Część par, która miała wziąć ślub w czasie pandemii, postanowiła przenieść uroczystość na za rok. Inni decydują się jednak na organizację wesel, choć stały się one jednymi z ognisk koronawirusa. Ostatnio ponad 150 osób zakaziło się wirusem SARS-CoV-2 po weselu w Nawojowej, z kolei bilans zakażonych po trzech weselach w Malopolsce to 283 zakażonych.
Są jednak tacy, którzy zdecydowali się na organizację wesela. - Pomimo doniesień medialnych o kolejnych zakażeniach w trakcie wesel nie dochodzi do jakiś licznych ich odwołań. Ci, którzy mieli się wycofać, zrobili to już wcześniej. Natomiast pary, które decydują się teraz na ślub i wesele, realizują swoje plany jednak mają zdecydowanie mniej gości - powiedziała w rozmowie z Onetem Katarzyna Gajek.
Niektórzy organizatorzy wesel zdecydowali się również na podniesienie cen. - Szokują mnie na przykład ceny hoteli w tym roku. Co z tego, że goście weselni dostaną 30 proc. zniżki na pokój, który kosztuje tysiąc złotych. Nagle branża hotelowa, weselna chce szybko odrobić cztery miesiące strat. Moim zdaniem nie tędy droga - stwierdziła Gajek.
Konsultantka ślubna zwróciła też uwagę na „cennik covidowy”. - Do naszego stowarzyszenia docierają informacje, że obiekty domagają się opłaty np. 400 złotych za dodatkowego kelnera, 500 zł za pranie pokrowców z krzeseł, 300 zł za kelnera do obsługi bufetu. Ja rozumiem, że wydaje się więcej na środki dezynfekujące, ale nie każdy podnosi ceny tak drastycznie i każe dopłacać do tego, żebym była bezpieczna - zauważyła Katarzyna Gajek. - Zasadniczo, jeśli właściciel obiektu nie dostosuje się do wytycznych, to w ogóle nie powinien otwierać lokalu, tymczasem on przerzuca 100 procent kosztów na klienta - dodała.

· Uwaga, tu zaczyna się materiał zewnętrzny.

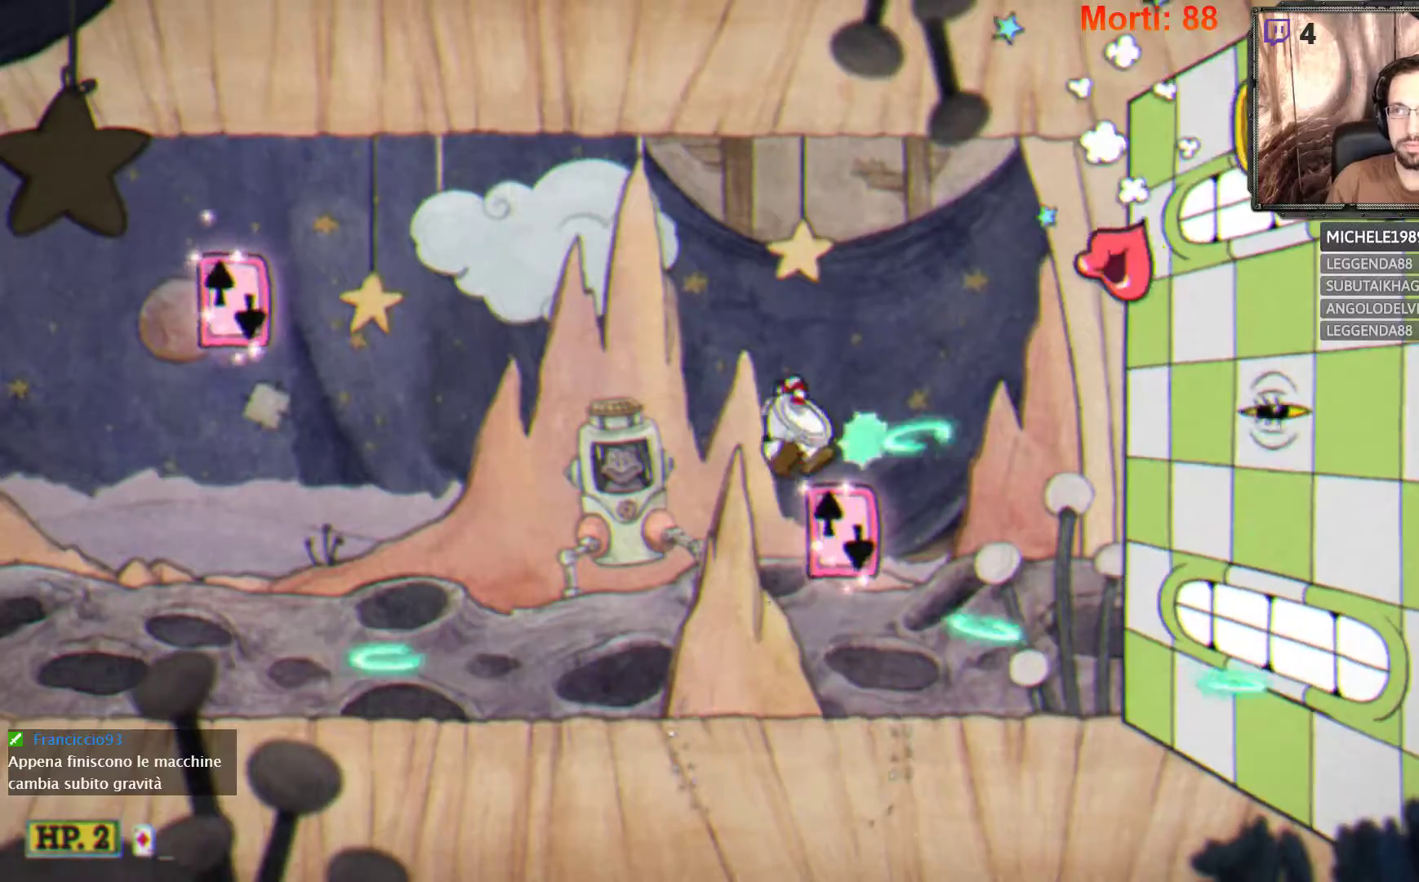
{"buttons": ["L2"], "left_stick": "left", "right_stick": "center", "events": [[300, "left_stick", "left"]]}
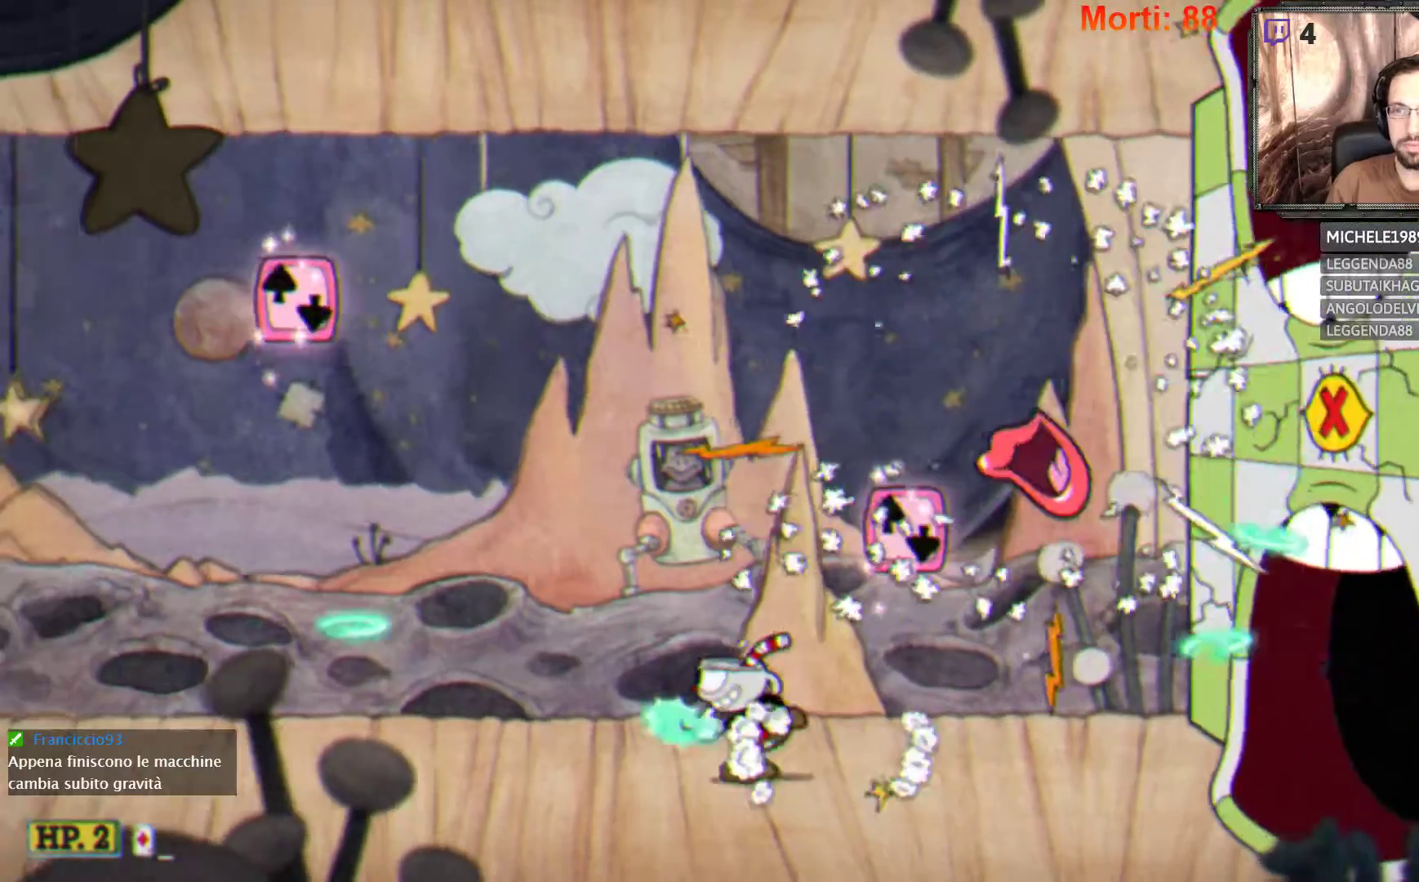
{"buttons": ["A", "L2"], "left_stick": "down-right", "right_stick": "center", "events": [[467, "A", "down"], [500, "left_stick", "down-right"]]}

Gajek podkreśliła jednak, że wesela mogą być bezpieczne. - Ludzie nadal się boją epidemii, obserwuję gości weselnych, którzy nie wiedzą, jak się ze sobą przywitać, co zrobić z maseczką, czy schować do kieszeni, czy położyć na stole. Są pary, dla których gości szyjemy eleganckie maseczki pasujące do okazji. Zmieniły się także same imprezy, już nikt nie wpada na pomysł robienia choćby „pociągu”, goście tańczą w parach, rzadko się tasując. Myślę, że powinniśmy zachować zdrowe proporcje pomiędzy tym, co donoszą media, a tym, co się dzieje na licznych weselach, o których nikt nie mówi i nie pisze, bo nic się na nich nie dzieje. Warto jednak w przypadku par młodych, zwracać uwagę, czy dany obiekt rzeczywiście stosuje się do wytycznych GIS zapewniając tym samym bezpieczeństwo swoim gościom - zaapelowała.